Lainey October 16, 2018
So there's this place called Macdonald's where I hear that you can just place an order and food (almost) instantly appears, Nik N. Then, with all the time you've saved, you can rearrange your refrigerator or cupboard so that you don't have PB, Cheetos, and Miracle Whip at the forefront. Measuring, while essential for something like baking or sewing, can easily be eyeballed when it comes to cooking. In the end, a bit of prep work (and time) will easily equal a delicious meal. Since you seem to be put off by both, I'm not quite sure why you're bothering to read recipes at all. Regardless, whatever you decide to eat, bon appétit.
David A. January 17, 2017
This is a superb recipe. We used leftover duck and kale for the protein/green combination.
Penny H. January 15, 2017
I try not to be negative but it would take me more than 15 minutes just to gather all the suggested ingredients, even if I had them on hand and didn't need to make a trip to the store. I live alone, cook for one and almost never have leftovers. I also try to save money and food by cooking only what I can eat in one meal. Please try to cut down on the number of ingredients and be sure of they are available without going to many different grocery stores.

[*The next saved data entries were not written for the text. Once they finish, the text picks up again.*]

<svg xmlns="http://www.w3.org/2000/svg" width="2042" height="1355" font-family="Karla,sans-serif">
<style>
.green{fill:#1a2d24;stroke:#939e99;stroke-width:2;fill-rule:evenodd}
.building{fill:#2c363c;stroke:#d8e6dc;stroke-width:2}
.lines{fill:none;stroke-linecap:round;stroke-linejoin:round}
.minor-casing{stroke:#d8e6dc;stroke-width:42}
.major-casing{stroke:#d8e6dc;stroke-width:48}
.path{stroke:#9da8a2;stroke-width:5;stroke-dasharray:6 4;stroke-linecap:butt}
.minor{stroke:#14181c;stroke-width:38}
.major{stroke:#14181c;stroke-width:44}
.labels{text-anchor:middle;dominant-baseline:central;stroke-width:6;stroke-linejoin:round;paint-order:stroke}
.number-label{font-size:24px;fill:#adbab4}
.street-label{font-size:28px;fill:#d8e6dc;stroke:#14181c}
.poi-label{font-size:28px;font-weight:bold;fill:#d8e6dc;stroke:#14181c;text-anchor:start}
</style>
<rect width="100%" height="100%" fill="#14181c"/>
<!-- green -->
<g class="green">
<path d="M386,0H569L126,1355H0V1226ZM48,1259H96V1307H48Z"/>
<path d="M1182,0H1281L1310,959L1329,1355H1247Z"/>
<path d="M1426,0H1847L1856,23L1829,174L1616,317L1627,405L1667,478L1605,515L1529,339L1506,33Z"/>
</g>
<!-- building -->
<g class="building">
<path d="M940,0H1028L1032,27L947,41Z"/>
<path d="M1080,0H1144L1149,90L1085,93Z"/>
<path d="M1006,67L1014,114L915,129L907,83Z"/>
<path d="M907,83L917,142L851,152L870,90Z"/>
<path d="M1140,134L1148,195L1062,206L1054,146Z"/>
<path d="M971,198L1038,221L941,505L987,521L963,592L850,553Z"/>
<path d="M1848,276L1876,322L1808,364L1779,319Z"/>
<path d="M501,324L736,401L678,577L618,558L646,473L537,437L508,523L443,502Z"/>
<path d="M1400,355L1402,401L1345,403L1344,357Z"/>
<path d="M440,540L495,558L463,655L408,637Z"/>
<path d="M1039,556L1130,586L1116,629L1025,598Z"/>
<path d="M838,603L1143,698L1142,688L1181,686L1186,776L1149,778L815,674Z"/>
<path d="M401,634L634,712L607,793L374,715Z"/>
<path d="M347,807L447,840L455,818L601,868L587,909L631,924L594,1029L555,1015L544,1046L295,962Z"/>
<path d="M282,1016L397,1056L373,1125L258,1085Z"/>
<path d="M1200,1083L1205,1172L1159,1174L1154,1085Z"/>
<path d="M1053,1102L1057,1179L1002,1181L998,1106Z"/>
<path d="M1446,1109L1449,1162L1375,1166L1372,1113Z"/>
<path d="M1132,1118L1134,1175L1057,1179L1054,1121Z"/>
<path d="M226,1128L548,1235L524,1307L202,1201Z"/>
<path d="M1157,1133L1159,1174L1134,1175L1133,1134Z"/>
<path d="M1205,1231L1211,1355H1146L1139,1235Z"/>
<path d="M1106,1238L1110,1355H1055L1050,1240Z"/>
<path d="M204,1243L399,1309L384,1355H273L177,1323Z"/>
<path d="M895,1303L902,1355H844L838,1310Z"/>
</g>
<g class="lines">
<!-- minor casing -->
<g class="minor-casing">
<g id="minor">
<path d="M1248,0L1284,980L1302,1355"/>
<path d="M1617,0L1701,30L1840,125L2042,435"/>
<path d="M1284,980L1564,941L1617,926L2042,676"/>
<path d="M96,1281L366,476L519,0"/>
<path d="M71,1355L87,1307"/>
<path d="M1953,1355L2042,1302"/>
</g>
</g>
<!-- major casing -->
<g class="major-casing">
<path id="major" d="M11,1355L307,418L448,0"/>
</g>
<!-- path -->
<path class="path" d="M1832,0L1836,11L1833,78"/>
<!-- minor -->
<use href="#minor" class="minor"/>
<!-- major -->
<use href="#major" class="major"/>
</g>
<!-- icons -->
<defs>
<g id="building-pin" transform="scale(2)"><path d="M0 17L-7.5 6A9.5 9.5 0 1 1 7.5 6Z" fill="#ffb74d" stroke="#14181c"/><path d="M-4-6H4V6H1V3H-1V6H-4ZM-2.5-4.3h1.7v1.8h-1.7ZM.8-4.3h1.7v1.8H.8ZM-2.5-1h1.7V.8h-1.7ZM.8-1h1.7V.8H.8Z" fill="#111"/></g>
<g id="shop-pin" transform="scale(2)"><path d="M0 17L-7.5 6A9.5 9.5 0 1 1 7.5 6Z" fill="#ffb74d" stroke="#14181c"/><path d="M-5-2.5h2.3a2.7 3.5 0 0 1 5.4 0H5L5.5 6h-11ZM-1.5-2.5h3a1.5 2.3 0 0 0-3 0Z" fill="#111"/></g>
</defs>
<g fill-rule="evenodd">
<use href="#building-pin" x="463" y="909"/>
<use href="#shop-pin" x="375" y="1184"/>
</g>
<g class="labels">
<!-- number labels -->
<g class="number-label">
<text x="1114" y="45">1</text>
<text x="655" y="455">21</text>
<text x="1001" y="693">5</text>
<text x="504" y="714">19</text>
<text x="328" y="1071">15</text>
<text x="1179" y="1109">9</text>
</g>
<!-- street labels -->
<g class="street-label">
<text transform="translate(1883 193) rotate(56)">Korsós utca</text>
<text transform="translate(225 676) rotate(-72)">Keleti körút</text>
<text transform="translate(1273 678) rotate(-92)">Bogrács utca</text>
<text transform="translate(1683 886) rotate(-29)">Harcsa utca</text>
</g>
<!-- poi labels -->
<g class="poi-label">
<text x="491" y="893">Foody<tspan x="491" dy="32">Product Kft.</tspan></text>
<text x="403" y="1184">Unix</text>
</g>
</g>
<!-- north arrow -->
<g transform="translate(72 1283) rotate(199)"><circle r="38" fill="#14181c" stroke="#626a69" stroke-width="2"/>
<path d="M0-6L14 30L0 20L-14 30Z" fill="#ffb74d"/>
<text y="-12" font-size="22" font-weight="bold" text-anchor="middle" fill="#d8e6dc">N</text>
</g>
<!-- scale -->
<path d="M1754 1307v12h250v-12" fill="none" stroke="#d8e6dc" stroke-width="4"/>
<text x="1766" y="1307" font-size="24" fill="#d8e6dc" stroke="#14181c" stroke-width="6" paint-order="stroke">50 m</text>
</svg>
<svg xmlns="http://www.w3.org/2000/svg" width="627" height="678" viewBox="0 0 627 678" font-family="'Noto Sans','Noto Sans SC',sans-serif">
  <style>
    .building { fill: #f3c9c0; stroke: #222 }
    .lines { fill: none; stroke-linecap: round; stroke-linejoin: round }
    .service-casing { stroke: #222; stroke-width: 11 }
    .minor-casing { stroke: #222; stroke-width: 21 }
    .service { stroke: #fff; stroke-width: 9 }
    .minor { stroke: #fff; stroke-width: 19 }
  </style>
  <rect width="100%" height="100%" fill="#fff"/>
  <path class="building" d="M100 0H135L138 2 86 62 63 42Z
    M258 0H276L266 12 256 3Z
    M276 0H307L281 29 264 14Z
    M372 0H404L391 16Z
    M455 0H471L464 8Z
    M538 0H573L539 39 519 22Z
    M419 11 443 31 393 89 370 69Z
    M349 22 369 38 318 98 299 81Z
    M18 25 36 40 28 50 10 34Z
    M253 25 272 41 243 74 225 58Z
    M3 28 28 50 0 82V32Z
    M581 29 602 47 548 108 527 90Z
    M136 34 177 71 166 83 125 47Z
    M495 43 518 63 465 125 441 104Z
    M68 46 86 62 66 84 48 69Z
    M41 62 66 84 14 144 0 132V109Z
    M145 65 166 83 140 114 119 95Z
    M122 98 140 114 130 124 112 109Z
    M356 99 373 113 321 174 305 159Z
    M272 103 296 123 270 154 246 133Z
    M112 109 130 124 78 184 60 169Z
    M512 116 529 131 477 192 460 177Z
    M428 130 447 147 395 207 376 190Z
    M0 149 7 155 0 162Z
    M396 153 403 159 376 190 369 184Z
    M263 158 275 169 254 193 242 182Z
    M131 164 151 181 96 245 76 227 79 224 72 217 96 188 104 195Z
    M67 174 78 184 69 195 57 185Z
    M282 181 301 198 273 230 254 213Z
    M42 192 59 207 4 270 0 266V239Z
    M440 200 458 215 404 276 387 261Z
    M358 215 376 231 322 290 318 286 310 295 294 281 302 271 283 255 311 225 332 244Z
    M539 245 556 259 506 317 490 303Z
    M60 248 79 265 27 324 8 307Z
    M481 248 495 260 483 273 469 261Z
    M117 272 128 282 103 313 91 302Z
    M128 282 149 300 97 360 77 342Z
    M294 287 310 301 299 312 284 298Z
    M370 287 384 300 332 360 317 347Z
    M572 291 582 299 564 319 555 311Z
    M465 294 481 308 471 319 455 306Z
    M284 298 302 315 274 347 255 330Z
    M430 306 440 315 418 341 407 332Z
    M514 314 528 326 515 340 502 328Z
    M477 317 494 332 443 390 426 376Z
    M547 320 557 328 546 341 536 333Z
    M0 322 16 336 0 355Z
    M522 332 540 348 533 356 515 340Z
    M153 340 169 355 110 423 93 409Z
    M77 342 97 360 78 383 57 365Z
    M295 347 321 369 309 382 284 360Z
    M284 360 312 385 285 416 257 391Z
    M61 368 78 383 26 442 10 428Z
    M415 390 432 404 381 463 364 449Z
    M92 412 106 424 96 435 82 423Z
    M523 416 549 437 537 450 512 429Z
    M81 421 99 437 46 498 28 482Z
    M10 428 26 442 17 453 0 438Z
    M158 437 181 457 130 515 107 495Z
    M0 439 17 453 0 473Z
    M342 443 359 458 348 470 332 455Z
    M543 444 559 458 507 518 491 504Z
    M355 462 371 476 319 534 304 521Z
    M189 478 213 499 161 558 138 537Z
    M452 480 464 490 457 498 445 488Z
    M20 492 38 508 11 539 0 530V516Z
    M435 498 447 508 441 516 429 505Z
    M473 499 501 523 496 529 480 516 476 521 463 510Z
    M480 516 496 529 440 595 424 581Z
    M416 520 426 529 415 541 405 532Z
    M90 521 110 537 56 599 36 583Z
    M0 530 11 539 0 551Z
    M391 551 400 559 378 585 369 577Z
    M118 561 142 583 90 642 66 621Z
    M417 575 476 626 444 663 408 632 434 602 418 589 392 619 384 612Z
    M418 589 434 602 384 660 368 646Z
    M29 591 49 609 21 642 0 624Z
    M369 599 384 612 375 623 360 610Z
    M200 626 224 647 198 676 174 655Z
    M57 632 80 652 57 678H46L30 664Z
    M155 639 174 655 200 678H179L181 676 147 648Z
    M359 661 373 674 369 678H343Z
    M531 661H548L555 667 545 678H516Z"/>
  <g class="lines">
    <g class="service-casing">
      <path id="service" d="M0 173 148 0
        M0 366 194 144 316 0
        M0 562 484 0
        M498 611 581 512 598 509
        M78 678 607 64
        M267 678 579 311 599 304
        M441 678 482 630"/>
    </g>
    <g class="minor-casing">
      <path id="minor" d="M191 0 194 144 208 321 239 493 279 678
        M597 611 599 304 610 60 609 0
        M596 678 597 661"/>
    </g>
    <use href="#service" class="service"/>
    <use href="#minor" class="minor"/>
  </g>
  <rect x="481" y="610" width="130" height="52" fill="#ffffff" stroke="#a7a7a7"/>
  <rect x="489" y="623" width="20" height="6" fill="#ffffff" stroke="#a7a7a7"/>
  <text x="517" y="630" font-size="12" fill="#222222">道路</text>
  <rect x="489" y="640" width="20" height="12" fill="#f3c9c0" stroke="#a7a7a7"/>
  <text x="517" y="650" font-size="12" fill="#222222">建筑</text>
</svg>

A fifteen minute meal shouldn't take hours of shopping and preparation.
Susie January 16, 2017
Hey Penny! If you really want to save money (and time) when cooking for one, leftovers are your friend! Make recipes for 4 that you can enjoy for a few dinners/lunches or re-purpose for recipes like this one. Waaaaay more efficient (and fun!)
Sara J. January 16, 2017
I am sorry you feel that way, this is really a dish about using up leftovers, if you don't have leftovers it is of course a longer and more complicated dish. i also tend to hoard in my pantry certain things like toasted sesame seeds and toasted sesame oil, various nuts, dry ingredients that won't go bad if I don't use them. For me having a well stocked pantry of dry ingredients and condiments makes it easy for me to spice up some plain rice and spinach I would pick up at any grocery store or deli. And because I do frequently have small bits of cooked left over protein for me its a great way to use up something delicious and valuable. We all cook differently just like we all eat differently so sometimes we must agree to disagree!
SophieL January 15, 2017
And if you have leftover leftovers, you can reheat the fried rice for breakfast and top with a fried egg. The dish that keeps on giving! So good.
Sue W. January 12, 2017
In the U.K. We can buy 2/3portion packs of various types of rice ( and lentils) to cook in the microwave for 2 mins excellent for quick suppers and would be good for this!
olivia.k January 15, 2017
These are available in endless varieties in the US also.